As the altered water cycle in the wetlands reduced their habitat size and self-cleaning capacity, plant and animal biodiversity of global significance has declined. The northeast tiger, red deer, bear, and other large wildlife all have been killed off, and formerly abundant ducks, geese, cranes, and other waterfowl have nearly disappeared.
"For Sanjiang's wetland-dependent wildlife species to survive, the continuing trend of reduction and degradation of the wetlands must be reversed," says KyeongAe Choe, an ADB Senior Natural Resources Management Specialist.
"The project will develop a model for dealing with the root causes of degradation and adopt a holistic approach for scaling up to cover a wider area."
The project consists of closely interlinked measures to remove the threats. Among them, it will increase forest cover in upper watershed areas and improve water resources planning and management. It will restore 3,433 hectares of wetlands and repopulate wetland natural reserves with globally threatened wildlife.

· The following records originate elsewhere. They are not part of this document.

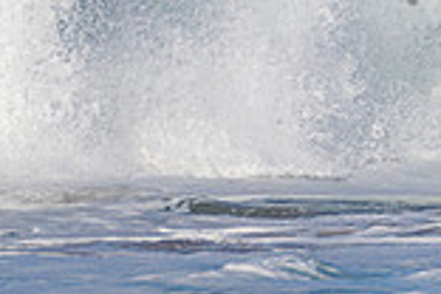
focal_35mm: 2796
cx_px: 687
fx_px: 34248
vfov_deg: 0.5
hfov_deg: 0.7
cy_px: -64
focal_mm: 500
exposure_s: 1/2000
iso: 220
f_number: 5.6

To discourage inappropriate use of resources, the project will help diversify income sources for poor farm households through actions such as inter-cropping, non-timber forest production and eco-tourism.
The 18 counties under the project are grouped into five watersheds. Six nature reserves, of total area of 150,000 hectares, with the greatest concentration of biodiversity in the five watersheds will be the focus of the protection/restoration actions, which will provide models for replication elsewhere.
As farmland reverts to wetlands, village development plans, to be drawn up in consultation with the affected people, will ensure that villages affected will have alternative opportunities for income that are sustainable. It is estimated that about 46,000 forestry workers also will have job opportunities during the project's implementation period.
The project will also strengthen the capacity of local agencies in charge of watershed and wetland management, and of the nature reserves. Revenues from forest yields will be used to help cover the operation and maintenance costs of the reserves.
ADB's loan, from its ordinary capital resources, accounts for 27% of the project's total cost of $55.55 million. The loan has a 25-year term, including a grace period of five years. Interest is determined in accordance with ADB's LIBOR-based lending facility.
ADB will administer a proposed GEF grant of $12.14 million, while the provincial government will contribute $24.37 million and the county governments and beneficiaries $4.04 million.
The Heilongjiang provincial government is the executing agency for the project, which is due for completion at end-2010.